Дмитрий обрабатывал квартиры медленно, но наверняка.
Этой он занялся ещё в конце февраля.
Завершалась вторая неделя.
Он ничего не знал о людях, живущих в этой квартире. И вообще, казалось, что она нежилая.
Но о самой квартире он знал теперь многое. Почти всё.
С крыш близлежащих домов он подолгу рассматривал её в бинокль.
Вычислил точный адрес. Нашёл по справочнику номер телефона.
Первые несколько раз он названивал осторожно. Один раз утром, один днём, один вечером и один — глубокой ночью (и при этом трубку он держал у уха минуты три). Потом, осмелев, названивал через каждые два часа.
Трубку никто не брал.
В бинокль никакого движения в квартире не было заметно. Свет никто не включал, шторы не двигал и внутри комнат не перемещался.

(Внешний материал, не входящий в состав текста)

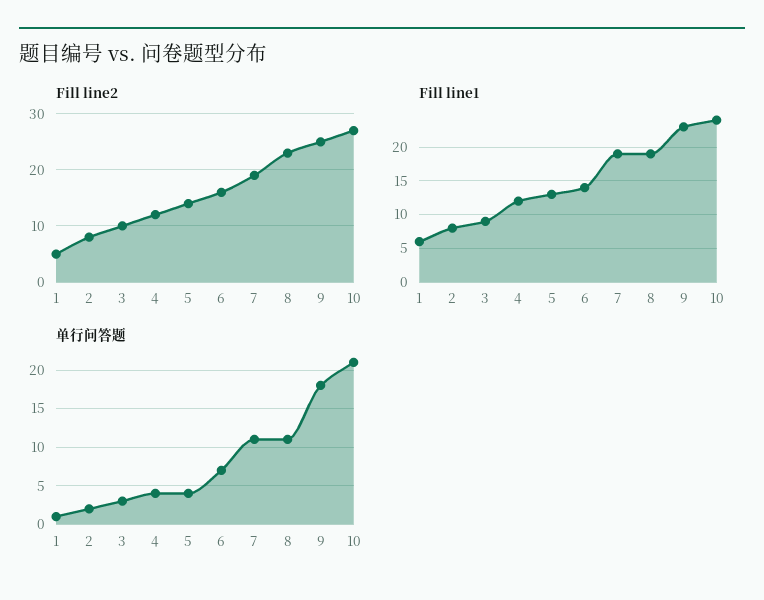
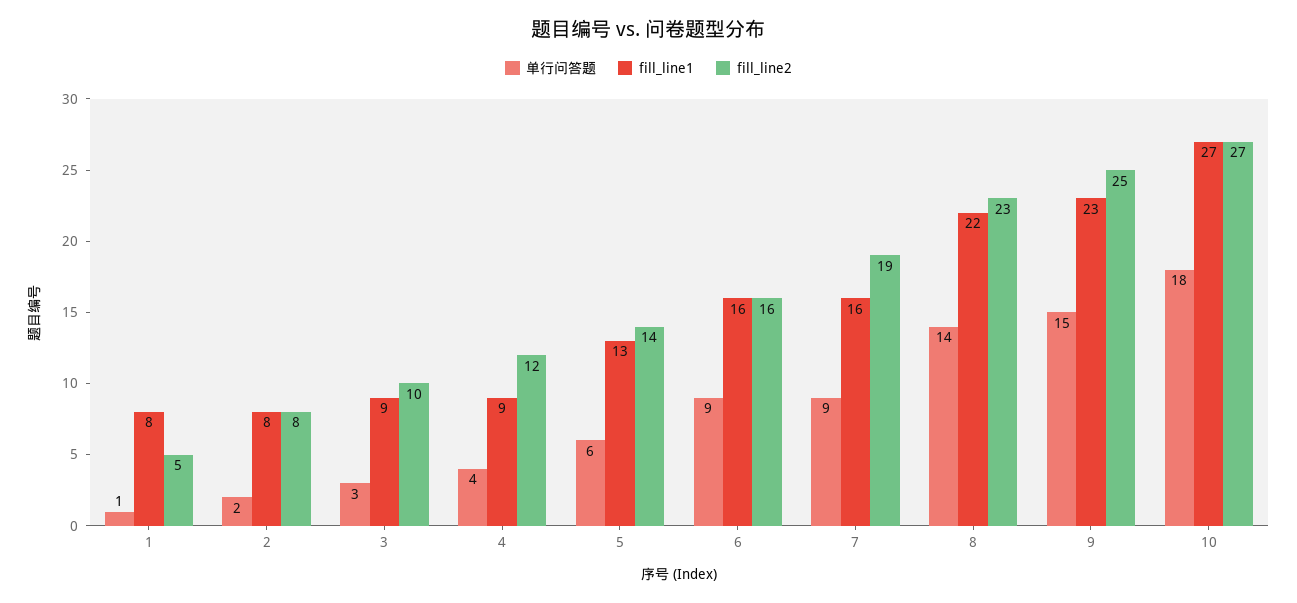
  {
    "Fill line2": {
      "1": 5,
      "2": 8,
      "3": 10,
      "4": 12,
      "5": 14,
      "6": 16,
      "7": 19,
      "8": 23,
      "9": 25,
      "10": 27
    },
    "Fill line1": {
-     "1": 6,
+     "1": 8,
      "2": 8,
      "3": 9,
-     "4": 12,
+     "4": 9,
      "5": 13,
-     "6": 14,
+     "6": 16,
-     "7": 19,
+     "7": 16,
-     "8": 19,
+     "8": 22,
      "9": 23,
-     "10": 24
+     "10": 27
    },
    "单行问答题": {
      "1": 1,
      "2": 2,
      "3": 3,
      "4": 4,
-     "5": 4,
+     "5": 6,
-     "6": 7,
+     "6": 9,
-     "7": 11,
+     "7": 9,
-     "8": 11,
+     "8": 14,
-     "9": 18,
+     "9": 15,
-     "10": 21
+     "10": 18
    }
  }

Пару раз он поднимался на пятый этаж (где находилась квартира). Звонил. Ему никто не отвечал. Дверь не открывали. Никто ни о чём не спрашивал.

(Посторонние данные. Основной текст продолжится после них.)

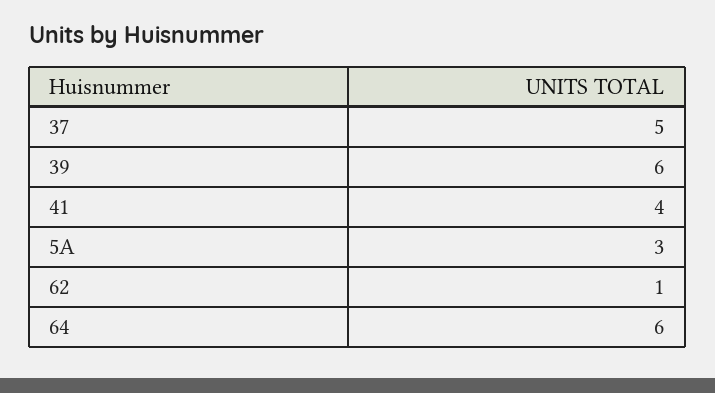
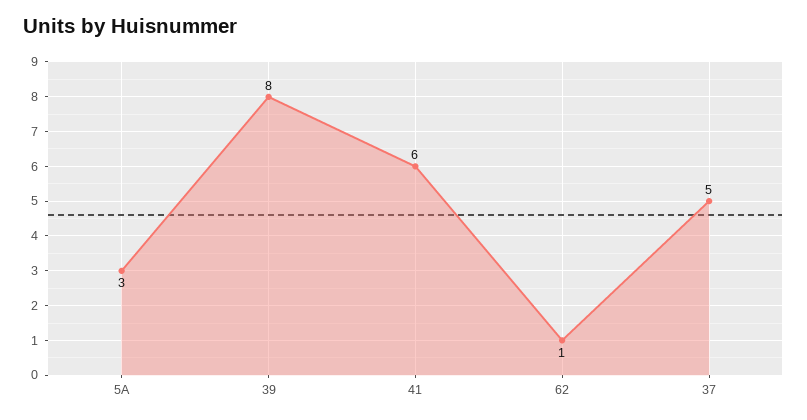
  {
    "37": 5,
-   "39": 6,
+   "39": 8,
-   "41": 4,
+   "41": 6,
    "5A": 3,
-   "62": 1,
+   "62": 1
-   "64": 6
  }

В тишине дневного, вымершего дома он прислушивался — не стоит ли кто с другой стороны двери. Присматривался — не блеснёт ли в дверном глазке включённый в прихожей свет. Не прошелестят ли чьи-нибудь тапочки по полу, не скрипнет ли дверь…
Но было тихо. Только время от времени гудел в шахте лифт и шелестела, пробегая по трубам, вода.
Квартира была мертва.
Выжидать далее не было смысла. Прошло уже много времени. Если хозяева уехали в отпуск — они могли вернуться в любой момент. Или позвонить кому-нибудь из друзей и попросить проверить квартиру. Или даже пожить в ней.
Временно. До возвращения хозяев.
И кто знает, что ещё может случиться.
В свой предпоследний визит Дмитрий тщательно осмотрел дверь и дверной косяк. Подсветил себе ручным фонариком.
Определил тип замка. Проверил наличие сигнализации.
Ни проводов, ни «жучков», ни датчиков, ни особых, скрытых запоров и блокировок он не заметил. Похоже, их и не было.
Правда, по горькому опыту он знал, что далеко не каждую сигнализацию мож-но обнаружить при таком осмотре.
Но решил рискнуть.
В общем то, риск был не слишком велик. Расположение комнат он знал теперь достаточно хорошо и маршрут движения по квартире наметил и распланировал во всех деталях.
На всё посещение он отводил минут пять, не больше, с учётом возможных непредвиденных задержек. А если всё пройдёт по плану — минуты две-три.
Даже в самом худшем случае этого времени хватило бы для того, чтобы разминуться (хотя бы на полторы-две минуты) с нарядом милиции. Если вдруг у них на пульте и сработает та самая, скрытая, не обнаруженная им и очень хитрая сигнализация.